Né à Honfleur (14), il étudie le droit mais préfère se consacrer aux lettres. Marié à la fille de José-Maria de Heredia, il est trompé par Pierre Louÿs.

Son premier recueil lui vaut la notoriété. Il écrit des contes et des romans ; son œuvre La double maîtresse est un roman freudien avant l'heure. Son accueil à l'Académie française en 1912 est marqué par un discours de réception des plus critiques.

La pécheresse

 

M. de Séguiran n’a qu’un souci dans son château près d’Aix en Provence : avoir une descendance. Les dames de Séguiran se montrent vertueuses ; la première incapable de fournir l’héritier tant souhaité laisse un veuf éploré. Mais le plus cruel est son frère qui soupçonne M. de Séguiran d’être incapable de procréer !

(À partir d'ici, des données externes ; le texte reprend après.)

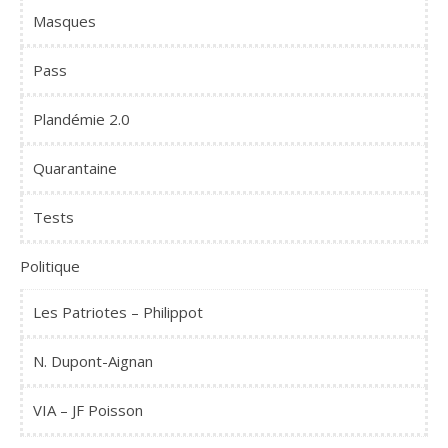
Masques
Pass
Plandémie 2.0
Quarantaine
Tests
Politique
Les Patriotes – Philippot
N. Dupont-Aignan
VIA – JF Poisson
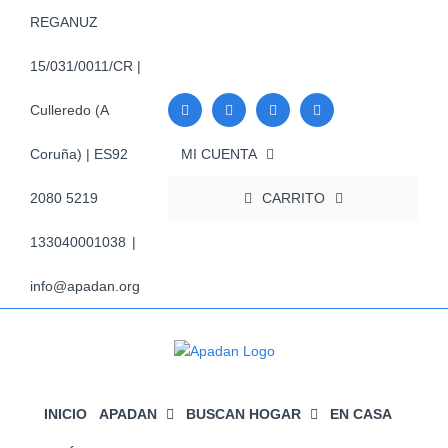
Saltar
REGANUZ
al
contenido
15/031/0011/CR |
Culleredo (A
MI CUENTA
Coruña) | ES92
CARRITO
2080 5219
133040001038
|
info@apadan.org
INICIO
APADAN
BUSCAN HOGAR
EN CASA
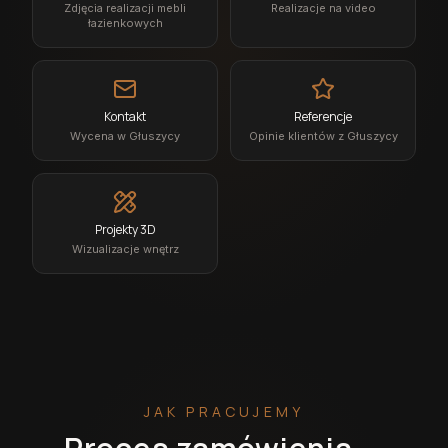
Zdjęcia realizacji mebli
Realizacje na video
łazienkowych
Kontakt
Referencje
Wycena w Głuszycy
Opinie klientów z Głuszycy
Projekty 3D
Wizualizacje wnętrz
JAK PRACUJEMY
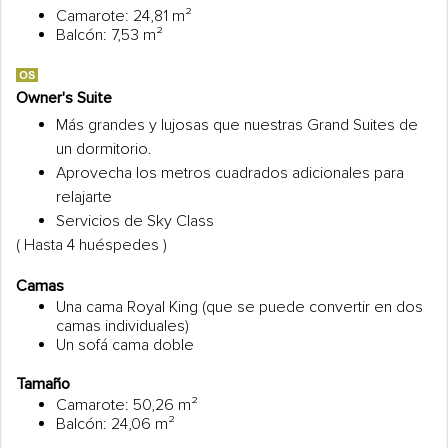
Camarote: 24,81 m²
Balcón: 7,53 m²
Owner's Suite
Más grandes y lujosas que nuestras Grand Suites de
un dormitorio.
Aprovecha los metros cuadrados adicionales para
relajarte
Servicios de Sky Class
( Hasta 4 huéspedes )
Camas
Una cama Royal King (que se puede convertir en dos
camas individuales)
Un sofá cama doble
Tamaño
Camarote: 50,26 m²
Balcón: 24,06 m²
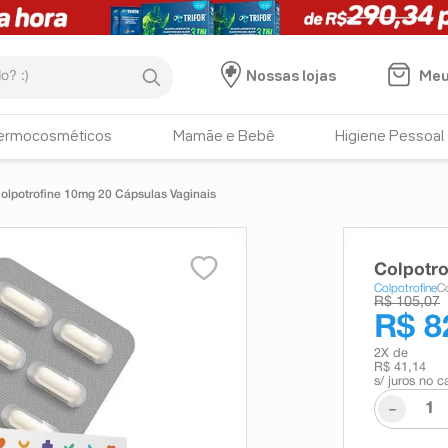
:)
Meu
Nossas lojas
ermocosméticos
Mamãe e Bebê
Higiene Pessoal
olpotrofine 10mg 20 Cápsulas Vaginais
Colpotro
Colpotrofine
C
R$ 105,07
R$ 8
2
X de
R$ 41,14
s/ juros no c
-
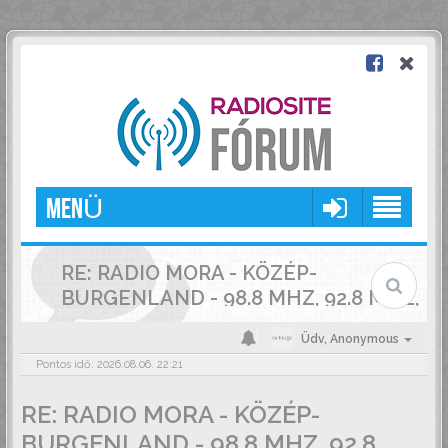
MENÜ
RE: RADIO MORA - KÖZÉP-
BURGENLAND - 98.8 MHZ, 92.8 MHZ,
89.7 MHZ
Üdv,
Anonymous
Pontos idő: 2026.08.06. 22:21
RE: RADIO MORA - KÖZÉP-
BURGENLAND - 98.8 MHZ, 92.8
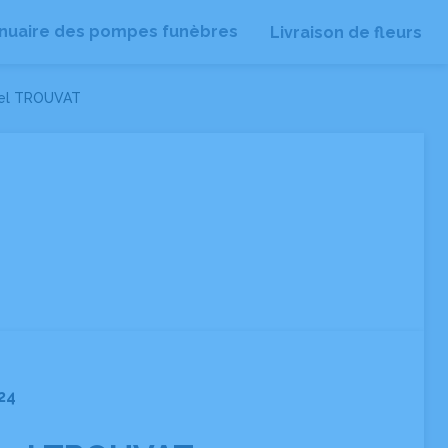
nuaire des pompes funèbres
Livraison de fleurs
hel TROUVAT
24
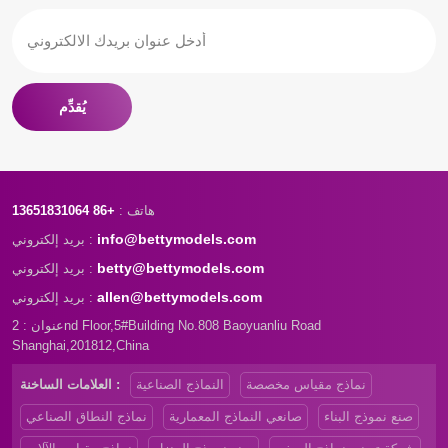
يُقدِّم
هاتف :
+86 13651831064
info@bettymodels.com
بريد إلكتروني :
betty@bettymodels.com
بريد إلكتروني :
allen@bettymodels.com
بريد إلكتروني :
عنوان : 2nd Floor,5#Building No.808 Baoyuanliu Road
Shanghai,201812,China
نماذج مقياس مخصصة
النماذج الصناعية
العلامات الساخنة :
صنع نموذج البناء
صانعي النماذج المعمارية
نماذج النطاق الصناعي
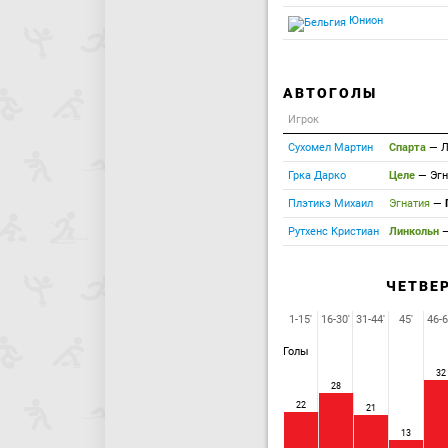
Юнион
АВТОГОЛЫ
Игрок
Сухомел Мартин
Спарта
—
Л
Грка Дарко
Целе
—
Эгн
Плэтикэ Михаил
Эгнатия
—
Рутхенс Кристиан
Линкольн
ЧЕТВЕ
1-15'
16-30'
31-44'
45'
46-6
Голы
32
28
22
21
13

Avec humour et beaucoup d’allusions fines, Henri de Régnier plante des personnages hauts en couleurs dans des situations rocambolesques. Avec son style précieux et précis, il amuse et émeut jusqu’à la dernière scène déroutante !

 

Mars 2020


Contes à soi-même

 

L'auteur annonce, dans les premières lignes de son ouvrage publié en 1893, l'intention qui le guide : De ce petit livre le titre est encore ce qui m’y plaît le plus comme pouvant en devenir l’excuse au besoin. Sinon, que chaque lecteur bienveillant approprie à ses songes ce dont ils s’accommoderont et j’aurai eu, par surcroît, le plaisir de m’être conté quelques-uns des miens.

Ainsi, avec des précieux et des images alambiquées, il dresse les portraits incertains d'une mémoire infidèle entre amours perdus, regrets et mélancolie.